* Collected data:
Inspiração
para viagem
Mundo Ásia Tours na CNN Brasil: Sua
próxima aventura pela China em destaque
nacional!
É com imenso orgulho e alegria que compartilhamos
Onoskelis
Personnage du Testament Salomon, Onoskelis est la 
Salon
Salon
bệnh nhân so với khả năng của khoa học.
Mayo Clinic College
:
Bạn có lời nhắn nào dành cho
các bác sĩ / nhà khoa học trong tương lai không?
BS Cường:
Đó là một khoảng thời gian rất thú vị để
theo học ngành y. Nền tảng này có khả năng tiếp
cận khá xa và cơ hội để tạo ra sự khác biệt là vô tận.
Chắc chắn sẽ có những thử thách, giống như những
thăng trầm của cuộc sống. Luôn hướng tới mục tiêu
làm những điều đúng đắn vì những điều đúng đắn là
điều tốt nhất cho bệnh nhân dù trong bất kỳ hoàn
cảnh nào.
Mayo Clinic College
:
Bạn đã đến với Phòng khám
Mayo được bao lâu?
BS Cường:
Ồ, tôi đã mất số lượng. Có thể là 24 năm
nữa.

* What you are asked to do: Reproduce the entries above in full, precisely as written.

* Task answer:
Inspiração
para viagem
Mundo Ásia Tours na CNN Brasil: Sua
próxima aventura pela China em destaque
nacional!
É com imenso orgulho e alegria que compartilhamos
Onoskelis
Personnage du Testament Salomon, Onoskelis est la 
Salon
Salon
bệnh nhân so với khả năng của khoa học.
Mayo Clinic College
:
Bạn có lời nhắn nào dành cho
các bác sĩ / nhà khoa học trong tương lai không?
BS Cường:
Đó là một khoảng thời gian rất thú vị để
theo học ngành y. Nền tảng này có khả năng tiếp
cận khá xa và cơ hội để tạo ra sự khác biệt là vô tận.
Chắc chắn sẽ có những thử thách, giống như những
thăng trầm của cuộc sống. Luôn hướng tới mục tiêu
làm những điều đúng đắn vì những điều đúng đắn là
điều tốt nhất cho bệnh nhân dù trong bất kỳ hoàn
cảnh nào.
Mayo Clinic College
:
Bạn đã đến với Phòng khám
Mayo được bao lâu?
BS Cường:
Ồ, tôi đã mất số lượng. Có thể là 24 năm
nữa.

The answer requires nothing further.